David Fizdale inspired Knicks forward by making him angry
Troy Williams, the lone Knick to play for David Fizdale, gives his former/current coach credit for one of his most memorable nights in the NBA during his rookie season with Memphis.
On Dec. 10, 2016, the Grizzlies were down to 10 healthy players and Williams was forced into the starting lineup against the vaunted Warriors at FedEx Forum.
Late in the first quarter, Fizdale let him have it.
“He made me mad,’’ Williams said in a phone interview. “He thought I wasn’t playing hard. He told me on the way to the huddle I was scared and didn’t look like I wanted to play. I ended up playing a lot better. It was one the highlights of my rookie year.’’
Williams finished the night with 11 points in 19 minutes as Memphis routed the Warriors. Williams threw down a resounding fast-break dunk in the second half that gave Memphis its biggest lead at 30 points.
“After the game, he said he knows I’m not a scared player,’’ Williams said. “He felt he had to get me going.

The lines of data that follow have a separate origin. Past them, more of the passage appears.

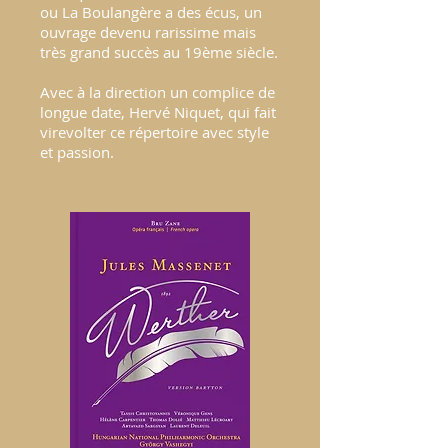
ou La Boulangère a des écus, un
ouvrage devenu rarissime mais
très grand succès au 19ème siècle.
Avec à la direction un complice de
longue date, Hervé Niquet, qui fait
virevolter ce répertoire avec style
et passion.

He didn’t mean anything by it.”
Still, Williams was cut in late January that season after playing 24 games so Memphis could sign a veteran, ex-Knick guard Toney Douglas. Williams played a month for Memphis’ G-League team in Iowa before signing with the Rockets late in 2016-17.
“Even when I got waived, [Fizdale] was one of the first people to reach out to me,’’ Williams said. “He said to keep my head up, I belong in the NBA and don’t get down, just keep working.”
They are both Knicks now, and the 23-year-old believes he’ll have a role next season. The athletic 6-foot-7 small forward, who signed after the All-Star break when he was cut by the Rockets, was a revelation. Williams has a partially guaranteed contract for 2018-19.
“I texted him myself and told him I’m happy for him and said he was happy to have me on the team,’’ Williams said.
Williams swears any Fizdale rift with Marc Gasol came after he left. But Fizdale knows how to prod while still carrying an L.A.-cool exterior, according to Williams. (Fizdale hails from South Central Los Angeles).
“He knows how to bring the best out of everybody,’’ Williams said. “He’s more laid back, relaxed guy. It’s not a mental game he plays with people, but he wants you to be mentally stronger.”
Undrafted out of Indiana, Williams said he got a good review at his exit meeting with Knicks brass, which told him he added the athleticism that was needed on the roster. In his 17 games, Williams was good for at least one highlight dunk a night. He averaged 7.5 points in 17 minutes, shooting 49 percent, averaging 3.5 rebounds and 1.1 steals.
However, Williams missed the final five games with a broken jaw. On Monday, Williams had the wires removed and has just resumed basketball activities.
“I had to talk through my teeth,’’ he said.